The first thing to do, is importing the homemade-t module.

const { TMaker } = require("homemade-t");
const makeT = new TMaker("en");

makeT makes T functions (obviously). There are several ways of importing data:

const t = makeT.fromJSON(
	{
		// returns a TFunction
		en: {
			"info.helloworld": "Hello world!",
		},
		es: {
			"info.helloworld": "Hola mundo!",
		},
	}
);

or

const [t, setLocale] = makeT.fromJSONFile("./translations.json"); // also returns a TFunction

JSON data format 🪅

{
	// First is language locale (top level)
	"en": {
		// Inside you would put the keys
		"info.hello": "Hello {{adjectives}} {{subject}}!", // "category.key"
		"info.subjects.world": "world",
		"info.adjectives.cool": "cool" // "category.subcategory.key"
	},
	"es": {
		"info.hello": "Hola {{subject}} {{adjectives}}!", // Woah!

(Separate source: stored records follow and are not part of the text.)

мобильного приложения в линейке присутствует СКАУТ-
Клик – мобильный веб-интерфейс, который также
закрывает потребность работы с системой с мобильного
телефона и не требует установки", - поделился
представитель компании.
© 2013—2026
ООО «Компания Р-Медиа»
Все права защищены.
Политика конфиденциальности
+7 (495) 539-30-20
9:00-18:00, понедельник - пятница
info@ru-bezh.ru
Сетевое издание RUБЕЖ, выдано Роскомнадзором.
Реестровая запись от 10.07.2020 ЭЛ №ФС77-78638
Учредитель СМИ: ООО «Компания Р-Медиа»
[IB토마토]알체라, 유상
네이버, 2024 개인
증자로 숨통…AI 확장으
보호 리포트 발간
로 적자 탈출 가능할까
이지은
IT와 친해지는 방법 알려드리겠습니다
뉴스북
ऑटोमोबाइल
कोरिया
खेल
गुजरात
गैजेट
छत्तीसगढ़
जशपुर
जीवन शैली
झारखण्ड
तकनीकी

Adjectives behind???
		"info.subjects.world": "mundo",
		"info.adjectives.cool": "genial"
	}
}

The above data is used as test data below

Usage 🫖

// Locale is by default english (defined in init as "en")
console.log(t("info.hello", { subject: t("world") })); // Outputs: Hello world!
console.log(
	t("info.hello", {
		subject: "Monkee 🐒",
		adjectives: t("info.adjectives.cool"),
	})
); // Outputs: Hello cool Monkee 🐒!

setLocale("es"); // Change locale to Español (Spanish)
console.log(t("info.hello", { subject: t("world") })); // Outputs: Hola mundo!
console.log(
	t("info.hello", {
		subject: "Monkee 🐒",
		adjectives: t("info.adjectives.cool"),
	})
); // Outputs: Hola Monkee 🐒 genial!

Note that this is only an example and is not a realistic use case.